Why are executives enamored with AI, but ICs aren't?
Premise: Are ICs less enamored than executives?
- Many commenters dispute the premise: lots of ICs are excited about AI; lots of executives are skeptical or just following hype.
- Surveys and anecdotes cited in the thread suggest high AI adoption among developers, though not universal.
- Others say enthusiasm is heavily role‑, domain‑, and skill‑dependent (e.g., web vs. systems, data vs. embedded).
Executives’ motivations and perceptions
- Execs are seen as viewing AI as a way to:
- Reduce headcount and labor costs.
- Turn “expensive engineering work” into cheaper, more interchangeable output.
- Confirm an existing worldview that work is a commodity and value lies in orchestration/strategy.
- Strong FOMO: betting on AI is career‑safe; ignoring it and losing to competitors is not.
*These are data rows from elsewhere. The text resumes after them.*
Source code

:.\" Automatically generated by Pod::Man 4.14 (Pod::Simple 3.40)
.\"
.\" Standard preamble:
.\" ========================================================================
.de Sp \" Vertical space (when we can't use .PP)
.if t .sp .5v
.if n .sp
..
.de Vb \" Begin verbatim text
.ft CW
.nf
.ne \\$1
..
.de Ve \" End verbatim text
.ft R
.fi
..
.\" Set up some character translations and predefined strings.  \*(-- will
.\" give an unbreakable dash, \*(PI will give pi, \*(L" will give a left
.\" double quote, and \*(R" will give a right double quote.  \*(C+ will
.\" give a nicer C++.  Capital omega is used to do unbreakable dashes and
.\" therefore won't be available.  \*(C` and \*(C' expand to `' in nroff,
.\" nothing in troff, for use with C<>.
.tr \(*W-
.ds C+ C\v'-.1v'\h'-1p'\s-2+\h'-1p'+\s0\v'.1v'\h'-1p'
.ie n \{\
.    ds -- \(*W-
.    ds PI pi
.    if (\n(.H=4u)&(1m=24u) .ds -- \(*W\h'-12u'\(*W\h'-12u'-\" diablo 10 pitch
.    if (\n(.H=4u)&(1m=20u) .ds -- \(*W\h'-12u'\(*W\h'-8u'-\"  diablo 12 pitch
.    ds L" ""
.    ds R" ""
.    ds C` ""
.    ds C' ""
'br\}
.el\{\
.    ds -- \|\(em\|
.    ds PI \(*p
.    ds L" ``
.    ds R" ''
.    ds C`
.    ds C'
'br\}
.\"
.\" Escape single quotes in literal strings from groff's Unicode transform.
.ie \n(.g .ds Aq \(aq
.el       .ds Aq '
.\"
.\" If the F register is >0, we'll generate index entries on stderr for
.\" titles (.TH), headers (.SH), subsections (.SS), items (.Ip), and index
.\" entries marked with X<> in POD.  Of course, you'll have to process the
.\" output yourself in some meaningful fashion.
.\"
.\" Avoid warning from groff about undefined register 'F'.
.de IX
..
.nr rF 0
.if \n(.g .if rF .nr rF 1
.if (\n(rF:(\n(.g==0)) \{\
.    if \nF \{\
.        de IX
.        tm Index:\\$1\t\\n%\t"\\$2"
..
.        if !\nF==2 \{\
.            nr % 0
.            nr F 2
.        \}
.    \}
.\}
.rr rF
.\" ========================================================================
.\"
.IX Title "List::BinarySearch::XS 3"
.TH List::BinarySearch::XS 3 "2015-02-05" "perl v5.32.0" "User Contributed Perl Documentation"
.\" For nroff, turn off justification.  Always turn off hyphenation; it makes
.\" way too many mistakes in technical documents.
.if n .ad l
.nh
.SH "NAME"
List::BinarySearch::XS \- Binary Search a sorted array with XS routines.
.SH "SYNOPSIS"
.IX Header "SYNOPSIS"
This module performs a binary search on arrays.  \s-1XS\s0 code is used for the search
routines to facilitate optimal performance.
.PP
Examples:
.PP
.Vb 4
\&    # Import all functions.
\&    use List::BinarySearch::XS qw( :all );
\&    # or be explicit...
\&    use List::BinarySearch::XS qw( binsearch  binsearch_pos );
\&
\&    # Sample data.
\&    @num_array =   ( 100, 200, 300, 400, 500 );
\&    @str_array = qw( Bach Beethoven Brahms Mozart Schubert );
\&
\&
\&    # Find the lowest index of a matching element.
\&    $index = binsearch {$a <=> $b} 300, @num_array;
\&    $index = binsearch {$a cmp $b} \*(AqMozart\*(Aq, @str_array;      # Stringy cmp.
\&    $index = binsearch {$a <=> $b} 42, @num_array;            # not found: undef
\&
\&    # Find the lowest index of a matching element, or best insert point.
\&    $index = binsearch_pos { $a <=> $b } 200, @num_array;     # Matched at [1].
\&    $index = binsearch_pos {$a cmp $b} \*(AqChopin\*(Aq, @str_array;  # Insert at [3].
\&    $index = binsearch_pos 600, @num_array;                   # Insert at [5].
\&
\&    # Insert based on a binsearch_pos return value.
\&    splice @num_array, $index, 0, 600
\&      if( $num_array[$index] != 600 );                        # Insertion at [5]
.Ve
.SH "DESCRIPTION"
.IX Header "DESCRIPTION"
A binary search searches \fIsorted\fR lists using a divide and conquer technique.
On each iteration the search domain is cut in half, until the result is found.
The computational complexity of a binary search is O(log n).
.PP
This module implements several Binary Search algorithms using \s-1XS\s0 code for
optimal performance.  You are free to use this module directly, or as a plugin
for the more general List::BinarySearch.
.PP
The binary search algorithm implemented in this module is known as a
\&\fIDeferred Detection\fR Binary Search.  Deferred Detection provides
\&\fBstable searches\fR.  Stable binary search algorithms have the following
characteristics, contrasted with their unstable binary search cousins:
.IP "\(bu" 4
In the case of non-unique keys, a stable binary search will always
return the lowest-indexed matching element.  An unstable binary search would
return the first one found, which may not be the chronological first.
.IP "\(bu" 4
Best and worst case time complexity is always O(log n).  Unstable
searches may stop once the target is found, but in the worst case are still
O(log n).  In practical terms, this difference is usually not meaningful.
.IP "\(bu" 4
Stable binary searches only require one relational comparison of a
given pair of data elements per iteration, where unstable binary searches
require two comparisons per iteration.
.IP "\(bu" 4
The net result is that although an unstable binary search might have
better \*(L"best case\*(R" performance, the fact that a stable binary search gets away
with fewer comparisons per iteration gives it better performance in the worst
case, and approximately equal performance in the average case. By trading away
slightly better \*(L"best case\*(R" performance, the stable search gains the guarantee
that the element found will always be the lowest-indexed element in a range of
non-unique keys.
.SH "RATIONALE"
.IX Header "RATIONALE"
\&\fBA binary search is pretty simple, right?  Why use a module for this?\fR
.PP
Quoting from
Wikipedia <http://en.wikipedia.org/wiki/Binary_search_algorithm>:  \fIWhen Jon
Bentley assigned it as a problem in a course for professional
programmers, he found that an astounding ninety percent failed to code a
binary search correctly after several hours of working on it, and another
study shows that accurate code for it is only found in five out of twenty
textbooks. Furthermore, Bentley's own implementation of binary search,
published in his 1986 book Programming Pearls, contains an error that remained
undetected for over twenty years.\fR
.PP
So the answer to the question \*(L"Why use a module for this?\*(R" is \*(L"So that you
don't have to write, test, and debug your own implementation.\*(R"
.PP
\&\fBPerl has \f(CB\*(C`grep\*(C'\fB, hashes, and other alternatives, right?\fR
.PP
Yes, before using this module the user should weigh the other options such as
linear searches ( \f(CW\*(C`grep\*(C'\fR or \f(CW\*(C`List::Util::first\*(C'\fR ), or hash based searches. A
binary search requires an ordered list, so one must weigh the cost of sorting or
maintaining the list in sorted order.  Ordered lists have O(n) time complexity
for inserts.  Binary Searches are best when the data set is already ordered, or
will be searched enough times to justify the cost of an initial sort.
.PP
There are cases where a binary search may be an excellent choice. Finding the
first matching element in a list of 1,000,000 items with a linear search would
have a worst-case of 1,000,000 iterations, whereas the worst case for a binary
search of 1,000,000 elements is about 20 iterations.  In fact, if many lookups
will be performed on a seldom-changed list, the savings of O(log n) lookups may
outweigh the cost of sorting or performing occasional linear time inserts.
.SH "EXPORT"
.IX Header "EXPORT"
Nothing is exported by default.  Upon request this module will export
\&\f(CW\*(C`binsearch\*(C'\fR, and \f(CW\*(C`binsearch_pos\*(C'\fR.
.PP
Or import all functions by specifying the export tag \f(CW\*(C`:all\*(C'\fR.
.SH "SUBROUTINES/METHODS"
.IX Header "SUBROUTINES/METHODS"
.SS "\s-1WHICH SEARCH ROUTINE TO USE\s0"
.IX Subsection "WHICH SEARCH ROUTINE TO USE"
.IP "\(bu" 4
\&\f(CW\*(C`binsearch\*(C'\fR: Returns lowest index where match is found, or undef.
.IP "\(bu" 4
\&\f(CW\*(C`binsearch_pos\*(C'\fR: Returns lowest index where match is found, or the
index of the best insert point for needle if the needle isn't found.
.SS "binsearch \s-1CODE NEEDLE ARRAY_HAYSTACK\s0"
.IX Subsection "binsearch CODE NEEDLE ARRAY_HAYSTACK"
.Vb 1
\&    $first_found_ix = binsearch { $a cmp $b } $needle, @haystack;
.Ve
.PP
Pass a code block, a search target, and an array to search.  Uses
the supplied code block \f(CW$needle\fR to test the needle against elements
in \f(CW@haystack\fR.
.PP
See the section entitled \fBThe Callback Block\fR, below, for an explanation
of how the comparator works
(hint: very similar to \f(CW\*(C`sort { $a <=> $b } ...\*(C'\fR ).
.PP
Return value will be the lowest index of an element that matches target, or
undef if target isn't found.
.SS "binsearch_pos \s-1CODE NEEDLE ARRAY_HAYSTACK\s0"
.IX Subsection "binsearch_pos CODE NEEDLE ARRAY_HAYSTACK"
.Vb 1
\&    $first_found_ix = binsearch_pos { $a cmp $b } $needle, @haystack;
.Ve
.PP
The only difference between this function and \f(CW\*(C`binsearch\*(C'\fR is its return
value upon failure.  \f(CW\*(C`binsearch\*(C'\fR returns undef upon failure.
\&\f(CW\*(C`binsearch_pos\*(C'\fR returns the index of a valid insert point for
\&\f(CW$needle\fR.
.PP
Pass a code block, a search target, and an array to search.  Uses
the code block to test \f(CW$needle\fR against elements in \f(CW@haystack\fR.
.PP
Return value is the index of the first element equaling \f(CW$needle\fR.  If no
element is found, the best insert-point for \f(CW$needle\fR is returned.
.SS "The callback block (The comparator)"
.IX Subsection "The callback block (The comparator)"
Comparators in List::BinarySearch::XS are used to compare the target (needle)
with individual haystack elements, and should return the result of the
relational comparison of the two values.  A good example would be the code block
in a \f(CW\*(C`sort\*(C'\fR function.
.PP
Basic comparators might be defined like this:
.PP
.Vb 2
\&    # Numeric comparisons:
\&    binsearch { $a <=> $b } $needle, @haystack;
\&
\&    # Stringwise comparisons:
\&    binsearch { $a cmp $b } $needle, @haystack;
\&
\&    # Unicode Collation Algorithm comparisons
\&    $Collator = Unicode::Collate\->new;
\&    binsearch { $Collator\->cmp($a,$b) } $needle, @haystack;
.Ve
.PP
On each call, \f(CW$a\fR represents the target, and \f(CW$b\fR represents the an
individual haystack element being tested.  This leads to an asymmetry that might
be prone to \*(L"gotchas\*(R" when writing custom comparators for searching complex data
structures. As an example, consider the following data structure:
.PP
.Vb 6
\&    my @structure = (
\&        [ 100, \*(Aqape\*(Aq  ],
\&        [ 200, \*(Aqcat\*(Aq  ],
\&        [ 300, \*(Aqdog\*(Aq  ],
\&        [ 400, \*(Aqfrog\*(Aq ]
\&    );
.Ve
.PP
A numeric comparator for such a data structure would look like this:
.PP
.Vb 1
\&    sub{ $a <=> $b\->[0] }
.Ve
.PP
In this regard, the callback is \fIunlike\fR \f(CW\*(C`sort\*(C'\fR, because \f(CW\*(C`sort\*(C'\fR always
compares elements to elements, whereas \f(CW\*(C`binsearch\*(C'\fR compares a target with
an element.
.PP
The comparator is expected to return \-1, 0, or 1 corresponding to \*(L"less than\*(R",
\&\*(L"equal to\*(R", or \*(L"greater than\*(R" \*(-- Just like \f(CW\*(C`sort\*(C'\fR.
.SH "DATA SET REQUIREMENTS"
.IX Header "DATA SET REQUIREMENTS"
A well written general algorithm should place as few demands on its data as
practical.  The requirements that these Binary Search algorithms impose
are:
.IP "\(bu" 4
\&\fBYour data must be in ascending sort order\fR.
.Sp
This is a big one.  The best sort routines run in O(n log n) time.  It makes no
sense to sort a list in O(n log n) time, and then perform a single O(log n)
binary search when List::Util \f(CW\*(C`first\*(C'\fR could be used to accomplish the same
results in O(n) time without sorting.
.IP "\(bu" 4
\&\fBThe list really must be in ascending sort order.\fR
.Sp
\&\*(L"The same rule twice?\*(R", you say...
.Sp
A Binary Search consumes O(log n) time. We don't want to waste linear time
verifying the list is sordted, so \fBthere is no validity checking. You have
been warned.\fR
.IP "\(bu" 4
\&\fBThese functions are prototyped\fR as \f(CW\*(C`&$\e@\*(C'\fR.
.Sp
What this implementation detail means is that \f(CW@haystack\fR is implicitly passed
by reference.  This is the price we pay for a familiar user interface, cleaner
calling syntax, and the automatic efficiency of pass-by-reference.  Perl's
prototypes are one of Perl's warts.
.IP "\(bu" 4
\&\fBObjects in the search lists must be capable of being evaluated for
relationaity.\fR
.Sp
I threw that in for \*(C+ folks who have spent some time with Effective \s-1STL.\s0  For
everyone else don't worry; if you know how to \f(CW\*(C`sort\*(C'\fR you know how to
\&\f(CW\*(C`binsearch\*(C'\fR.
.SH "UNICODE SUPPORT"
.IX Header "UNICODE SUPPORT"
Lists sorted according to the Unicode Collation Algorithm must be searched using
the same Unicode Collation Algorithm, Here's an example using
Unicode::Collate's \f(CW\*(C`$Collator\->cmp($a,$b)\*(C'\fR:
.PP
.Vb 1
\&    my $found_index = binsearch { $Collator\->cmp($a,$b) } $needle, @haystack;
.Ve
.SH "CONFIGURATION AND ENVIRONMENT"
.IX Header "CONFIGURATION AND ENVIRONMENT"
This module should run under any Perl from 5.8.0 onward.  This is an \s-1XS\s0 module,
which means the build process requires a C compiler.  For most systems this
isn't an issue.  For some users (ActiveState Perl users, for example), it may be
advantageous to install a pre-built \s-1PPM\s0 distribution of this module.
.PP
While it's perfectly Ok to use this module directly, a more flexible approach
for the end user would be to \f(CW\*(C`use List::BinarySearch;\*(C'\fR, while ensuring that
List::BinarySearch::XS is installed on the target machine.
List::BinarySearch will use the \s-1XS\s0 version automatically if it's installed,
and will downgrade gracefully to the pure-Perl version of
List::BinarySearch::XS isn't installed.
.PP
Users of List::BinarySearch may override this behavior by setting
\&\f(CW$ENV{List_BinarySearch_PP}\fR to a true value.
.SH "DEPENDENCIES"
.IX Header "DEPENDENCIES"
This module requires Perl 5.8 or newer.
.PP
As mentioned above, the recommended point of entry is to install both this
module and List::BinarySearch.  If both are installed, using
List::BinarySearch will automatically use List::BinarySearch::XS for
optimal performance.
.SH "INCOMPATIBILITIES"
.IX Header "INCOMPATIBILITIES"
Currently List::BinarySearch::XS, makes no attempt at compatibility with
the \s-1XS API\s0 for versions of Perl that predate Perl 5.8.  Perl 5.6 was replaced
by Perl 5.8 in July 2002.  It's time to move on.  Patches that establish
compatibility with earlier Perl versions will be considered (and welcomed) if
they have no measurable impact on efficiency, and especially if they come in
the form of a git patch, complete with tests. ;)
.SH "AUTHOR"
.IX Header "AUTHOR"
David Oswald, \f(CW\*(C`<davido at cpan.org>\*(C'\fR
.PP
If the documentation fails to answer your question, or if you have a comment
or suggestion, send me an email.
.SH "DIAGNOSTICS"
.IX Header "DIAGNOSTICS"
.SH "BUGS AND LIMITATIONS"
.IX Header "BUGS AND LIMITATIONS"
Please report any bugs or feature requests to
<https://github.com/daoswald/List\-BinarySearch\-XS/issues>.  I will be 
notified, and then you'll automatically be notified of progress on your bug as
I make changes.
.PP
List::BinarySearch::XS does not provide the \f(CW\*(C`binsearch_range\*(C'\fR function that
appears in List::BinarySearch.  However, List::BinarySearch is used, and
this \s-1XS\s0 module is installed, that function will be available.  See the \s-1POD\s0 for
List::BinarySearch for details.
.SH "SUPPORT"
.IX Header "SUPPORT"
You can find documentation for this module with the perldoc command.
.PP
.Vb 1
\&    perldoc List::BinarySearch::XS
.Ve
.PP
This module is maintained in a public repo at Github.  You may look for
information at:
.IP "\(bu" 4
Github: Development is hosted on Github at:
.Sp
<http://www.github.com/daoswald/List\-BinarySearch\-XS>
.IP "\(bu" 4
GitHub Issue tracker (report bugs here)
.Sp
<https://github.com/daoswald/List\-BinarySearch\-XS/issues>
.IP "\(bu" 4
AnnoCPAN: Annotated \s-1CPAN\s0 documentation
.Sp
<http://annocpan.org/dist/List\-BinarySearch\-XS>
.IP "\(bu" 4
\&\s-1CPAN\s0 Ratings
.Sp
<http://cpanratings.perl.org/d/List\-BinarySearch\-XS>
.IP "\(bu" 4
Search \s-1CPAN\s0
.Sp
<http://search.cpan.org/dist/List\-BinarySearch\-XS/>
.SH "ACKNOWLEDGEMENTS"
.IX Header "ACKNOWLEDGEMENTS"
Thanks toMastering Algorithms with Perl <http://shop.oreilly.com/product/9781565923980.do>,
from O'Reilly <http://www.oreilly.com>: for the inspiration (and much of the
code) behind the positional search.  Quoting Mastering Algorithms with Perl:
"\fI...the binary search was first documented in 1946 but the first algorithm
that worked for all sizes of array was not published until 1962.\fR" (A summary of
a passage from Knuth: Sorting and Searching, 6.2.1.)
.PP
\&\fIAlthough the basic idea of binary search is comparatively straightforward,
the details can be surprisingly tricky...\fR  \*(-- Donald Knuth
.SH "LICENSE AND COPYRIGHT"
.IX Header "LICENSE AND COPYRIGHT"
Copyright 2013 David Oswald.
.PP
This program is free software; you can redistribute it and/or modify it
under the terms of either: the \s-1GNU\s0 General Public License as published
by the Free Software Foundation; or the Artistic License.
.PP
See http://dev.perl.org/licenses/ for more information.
- AI demos and simple side projects lead some leaders to wildly overestimate capabilities (“vibe coding” → assume anything is easy).
- Some execs apply AI to their own tasks (communication, reports, slideware) and infer it can replace all knowledge work.
IC experiences and attitudes
- Many ICs use AI daily for: boilerplate, debugging, exploring unfamiliar stacks, quick prototypes, semantic search, and tests.
- Others avoid it, especially in low‑level/systems work, citing hallucinations and domain‑specific issues.
- Some enjoy coding and don’t want to outsource the “fun” parts; others revel in speedups that remove drudgery.
Code quality, limitations, and failure modes
- Repeated reports of “slop”: plausible but brittle code, hallucinated APIs, shallow tests, defensive over‑engineering, and poor long‑term evolvability.
- Strong consensus that unsupervised AI code/agents don’t converge on robust architectures for larger projects.
- Some claim they barely read AI‑generated code; others warn this is reckless and leads to unmaintainable systems.
Impact on work, jobs, and power dynamics
- IC concerns: higher expectations without more pay, loss of bargaining power, and explicit plans to cut staff.
- Executives/owners expected to capture most productivity gains; historical productivity–wage decoupling is invoked.
- Some frame this as classic capital vs. labor / “means of production” conflict; others push back on simplistic Marxian readings.
Broader themes and uncertainties
- AI tools both commoditize routine coding and increase leverage for strong engineers.
- Long‑term effects on roles, pay, and required skills (specification, critical thinking, validation) remain unclear.